Nada, señor Évano,nada de lo que usted diga les robará esa sonrisa
lo único importante son las porras fascistas y los valientes presos políticos,
todo lo demás les resbala.Hoy recordé cuando el señor Tarradellas
regresó a España y juró la Constitución. Aquellos políticos, los de entonces,
sí venían de una guerra sangrienta, de una posguerra o de una larga represión;
presos políticos de verdad, exiliados forzosos y perseguidos...

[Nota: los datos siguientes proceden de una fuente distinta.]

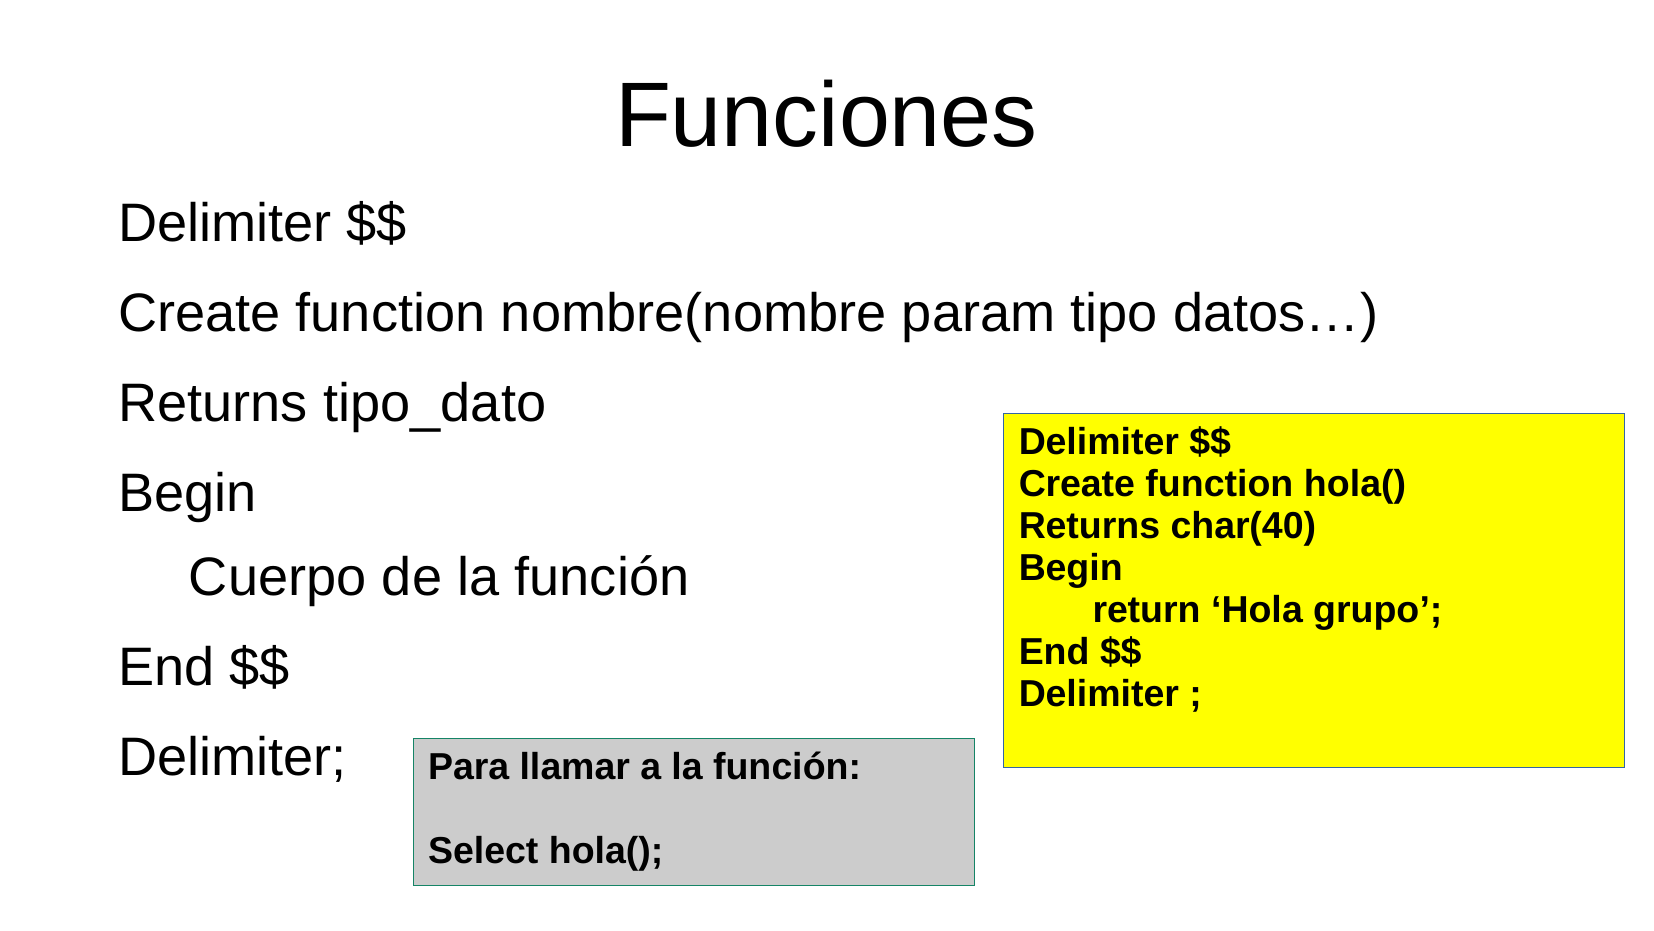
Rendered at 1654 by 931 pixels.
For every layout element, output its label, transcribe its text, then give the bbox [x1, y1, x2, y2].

text_box Delimiter $$ Create function hola() Returns char(40) Begin return ‘Hola grupo’; End $$ Delimiter ; [1003, 413, 1625, 768]
text_box Para llamar a la función: Select hola(); [413, 738, 975, 886]
title Funciones [82, 37, 1571, 192]
list Delimiter $$ Create function nombre(nombre param tipo datos…) Returns tipo_dato Begin Cuerpo de la función End $$ Delimiter; [47, 192, 1595, 886]
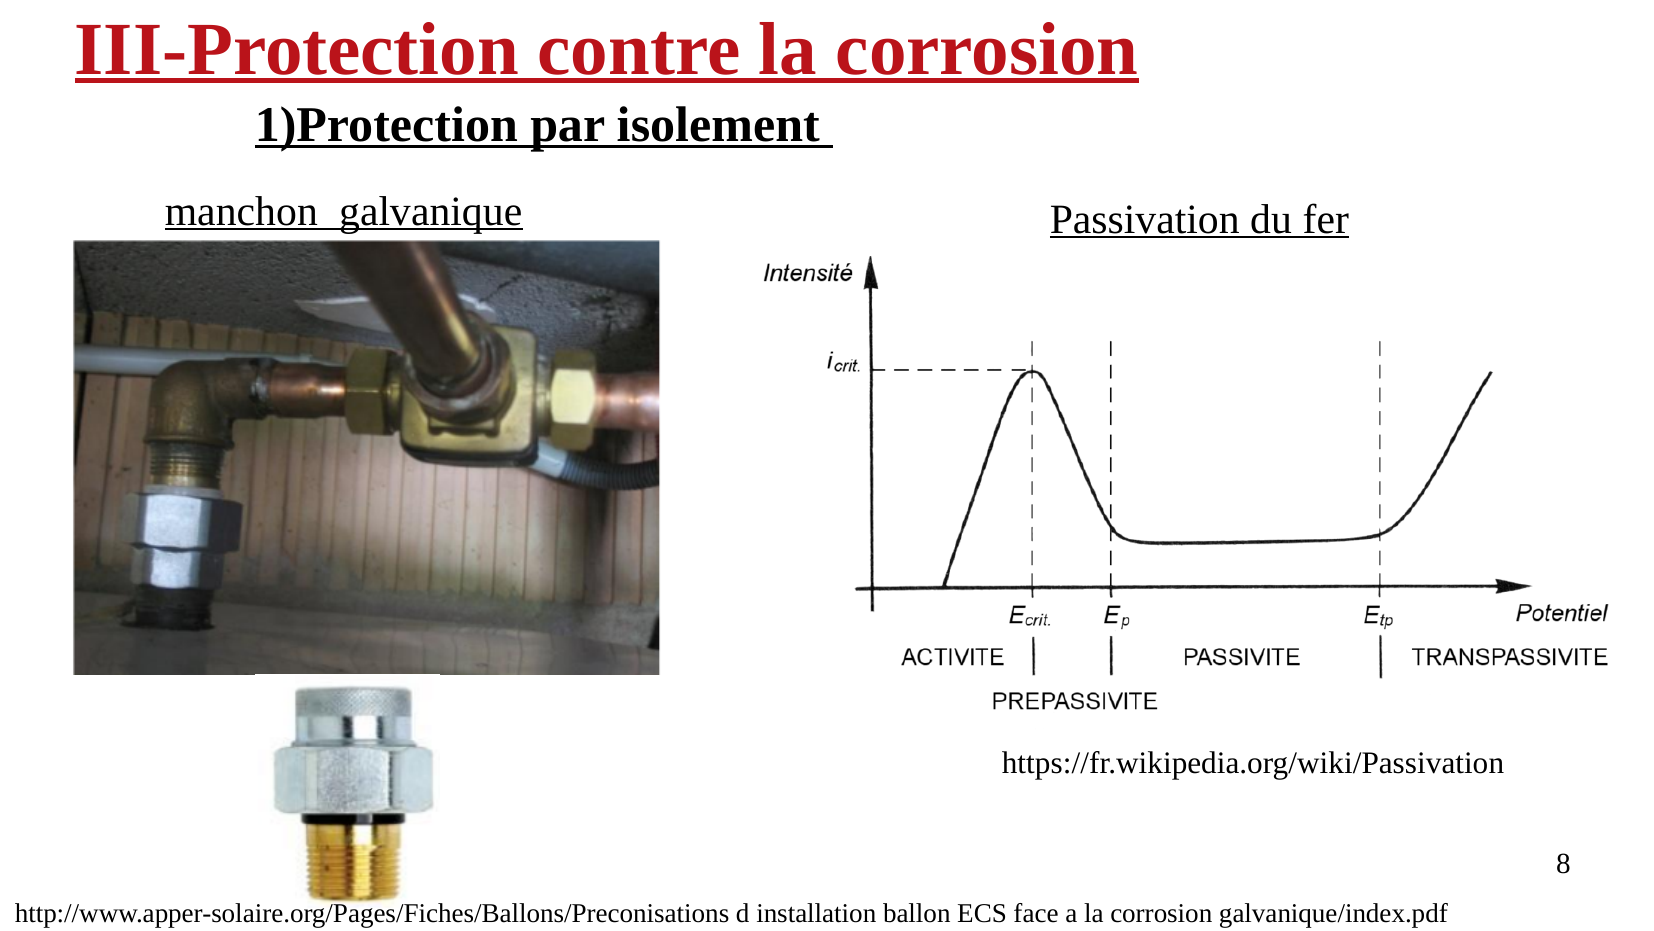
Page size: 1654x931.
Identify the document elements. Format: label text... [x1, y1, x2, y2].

text_box Passivation du fer [1035, 188, 1399, 250]
picture [69, 239, 661, 891]
picture [750, 231, 1636, 766]
text_box III-Protection contre la corrosion [60, 0, 1396, 181]
text_box http://www.apper-solaire.org/Pages/Fiches/Ballons/Preconisations d installation ballon ECS face a la corrosion galvanique/index.pdf [0, 891, 1650, 931]
text_box manchon galvanique [150, 180, 631, 242]
text_box https://fr.wikipedia.org/wiki/Passivation [987, 738, 1654, 796]
text_box 1)Protection par isolement [240, 90, 1261, 189]
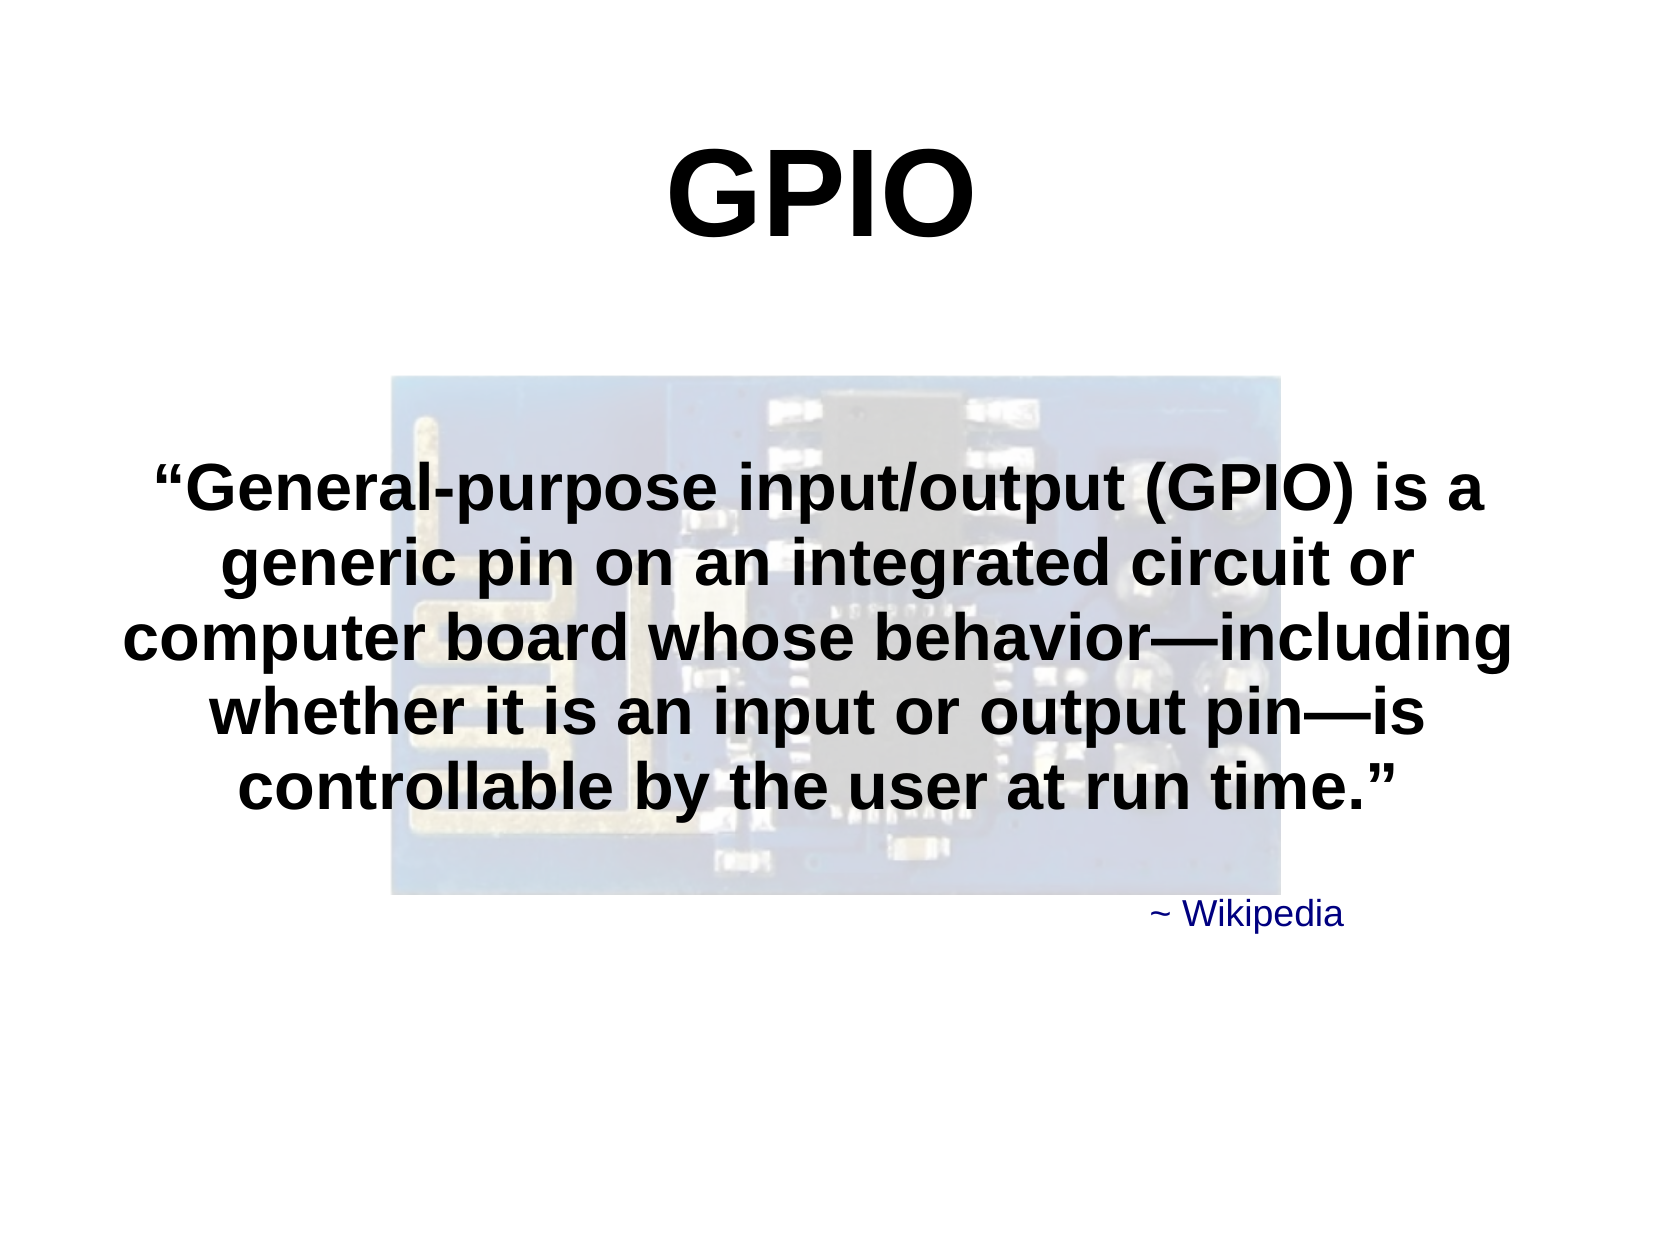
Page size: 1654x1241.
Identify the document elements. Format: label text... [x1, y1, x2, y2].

picture [390, 374, 1281, 450]
text_box ~ Wikipedia [1134, 885, 1381, 956]
title GPIO [89, 90, 1579, 298]
picture [390, 824, 1281, 895]
text_box “General-purpose input/output (GPIO) is a generic pin on an integrated circuit or computer board whose behavior—including whether it is an input or output pin—is controllable by the user at run time.” [75, 450, 1564, 824]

Si Tarradellas levantase la cabeza se haría cruces al ver que el lema independentista
es el victimismo, un grito desesperado por el encarcelamiento
de unos políticos que se pasaron la Constitución por el forro
y por el exilio voluntario, en hotel de lujo, de un tal Puigdemont.
Pero, claro, Tarradellas fue un visionario y tuvo muy claro
lo que harían estos "valientes" por y con Cataluña.
Feliz año, compañero,un abrazo
Te aseguro que sonrisas tienen pocas los independentistas, muy pocas; más bien todo lo contrario. Las risas empiezan a ser nuestras y se van convirtiendo en carcajadas. Ahora se añade lo de Tabarnia, que de broma tiene poco pues vamos a por las 200.000 firmas en dos días y es algo totalmente factible y legal. Sí, se puede crear una nueva provincia y una nueva Comunidad Autónoma (en Cartagena se intentó y solo acuerdos posteriores con Murcia la pararon). Por tanto, de broma, nada.
Y Tabarnia tiene más del 80% de la población y de la riqueza de Cataluña y más del 60% de voto constitucionalista.. Imagina entonces la poca gracia que les hace a los independentistas.
En Premià, tanto en la de Dalt como de Mar, donde vivo hace medio siglo y ha sido feudo inexpugnable independentista, ha ganado Ciudadanos. Jamás los constitucionalistas nos habíamos si quiera acercado. Lo mismo ha ocurrido en Mataró (una de las diez ciudades más grandes de Cataluña, en Figueres y Lloret de Mar (unas de las más grandes de Girona), etcétera, etcétera, etcétera. Hay que ver las caras de los indepes aquí, donde hicieron campaña Sànchez, Rufián, la presidenta del Parlament y muchos otros insignes independentistas.
Por ello, no hay que convencer a nadie, la tozuda realidad lo hará.
Feliz año, Rosario. Un fuerte abrazo.